* _Text shown_
When it comes to choosing a treatment option, one of the first questions most patients ask is: “Is it safe?”
According to the World Health Organization (WHO), “Patient safety is a serious global public health issue.”1
They back this statement by reporting that even hospitalized patients are at risk, with one out of every ten harmed while in what is supposed to be one of the safest medical environments. Safety is also a major concern and consideration for patients who are interested in PEMF therapy.

* _Dataset extract_

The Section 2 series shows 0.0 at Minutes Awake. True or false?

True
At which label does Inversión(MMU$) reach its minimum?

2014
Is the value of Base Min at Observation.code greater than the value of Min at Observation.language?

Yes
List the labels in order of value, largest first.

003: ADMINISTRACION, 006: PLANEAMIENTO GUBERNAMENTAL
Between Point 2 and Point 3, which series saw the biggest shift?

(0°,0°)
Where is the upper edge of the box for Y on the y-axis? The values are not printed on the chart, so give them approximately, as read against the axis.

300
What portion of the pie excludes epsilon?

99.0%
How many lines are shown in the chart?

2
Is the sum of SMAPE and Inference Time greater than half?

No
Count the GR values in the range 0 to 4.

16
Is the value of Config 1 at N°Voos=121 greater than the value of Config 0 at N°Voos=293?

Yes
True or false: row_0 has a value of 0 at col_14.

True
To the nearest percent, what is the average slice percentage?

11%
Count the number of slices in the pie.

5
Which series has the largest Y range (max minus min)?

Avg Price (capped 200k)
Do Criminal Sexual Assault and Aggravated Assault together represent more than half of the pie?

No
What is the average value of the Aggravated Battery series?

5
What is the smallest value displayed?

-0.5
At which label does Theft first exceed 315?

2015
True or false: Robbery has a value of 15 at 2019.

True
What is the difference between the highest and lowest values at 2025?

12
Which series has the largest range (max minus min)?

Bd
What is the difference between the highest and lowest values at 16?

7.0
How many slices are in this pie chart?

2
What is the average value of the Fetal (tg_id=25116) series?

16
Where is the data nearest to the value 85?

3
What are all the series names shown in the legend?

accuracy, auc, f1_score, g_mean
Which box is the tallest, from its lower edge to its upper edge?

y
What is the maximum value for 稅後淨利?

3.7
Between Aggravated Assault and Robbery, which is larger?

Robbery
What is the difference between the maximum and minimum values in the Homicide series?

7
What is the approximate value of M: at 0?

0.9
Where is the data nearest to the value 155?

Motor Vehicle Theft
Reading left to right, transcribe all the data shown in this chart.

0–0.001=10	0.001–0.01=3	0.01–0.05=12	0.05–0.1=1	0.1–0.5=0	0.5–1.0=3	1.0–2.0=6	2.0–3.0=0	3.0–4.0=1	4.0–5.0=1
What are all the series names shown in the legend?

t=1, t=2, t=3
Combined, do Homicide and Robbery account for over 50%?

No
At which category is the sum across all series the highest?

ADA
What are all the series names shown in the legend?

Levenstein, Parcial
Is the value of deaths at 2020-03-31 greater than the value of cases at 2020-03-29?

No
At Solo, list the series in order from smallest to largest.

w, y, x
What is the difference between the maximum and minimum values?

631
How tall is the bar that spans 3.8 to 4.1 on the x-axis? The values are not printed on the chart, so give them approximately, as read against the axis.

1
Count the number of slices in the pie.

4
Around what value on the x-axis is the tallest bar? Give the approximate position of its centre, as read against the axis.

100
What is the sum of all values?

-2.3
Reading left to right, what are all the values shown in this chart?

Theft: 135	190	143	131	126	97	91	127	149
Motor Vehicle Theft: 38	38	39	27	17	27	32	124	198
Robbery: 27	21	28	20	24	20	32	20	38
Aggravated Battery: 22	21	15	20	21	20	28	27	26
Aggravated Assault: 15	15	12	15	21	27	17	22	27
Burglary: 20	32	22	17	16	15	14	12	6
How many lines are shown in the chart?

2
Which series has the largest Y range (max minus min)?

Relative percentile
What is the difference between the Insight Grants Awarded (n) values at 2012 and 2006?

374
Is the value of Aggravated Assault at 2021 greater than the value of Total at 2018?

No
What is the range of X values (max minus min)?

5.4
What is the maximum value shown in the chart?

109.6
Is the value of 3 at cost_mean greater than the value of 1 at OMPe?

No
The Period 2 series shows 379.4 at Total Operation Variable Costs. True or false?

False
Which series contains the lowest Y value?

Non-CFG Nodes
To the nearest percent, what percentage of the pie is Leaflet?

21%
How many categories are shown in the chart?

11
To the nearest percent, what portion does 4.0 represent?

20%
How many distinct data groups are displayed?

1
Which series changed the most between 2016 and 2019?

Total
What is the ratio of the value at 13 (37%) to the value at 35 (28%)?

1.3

* _What you have to do_
Do these statements agree with the patient safety text? Answer yes or no for each, and quote the words of the text that decide it. (a) The WHO describes patient safety as a serious global public health issue. (b) One out of every five hospitalized patients is reported to be harmed. (c) Safety is of little concern to patients interested in PEMF therapy. The material has no connection to the patient safety text.

* _Result below_
(a) Yes: "Patient safety is a serious global public health issue."
(b) No: "one out of every ten harmed"
(c) No: "Safety is also a major concern and consideration for patients who are interested in PEMF therapy."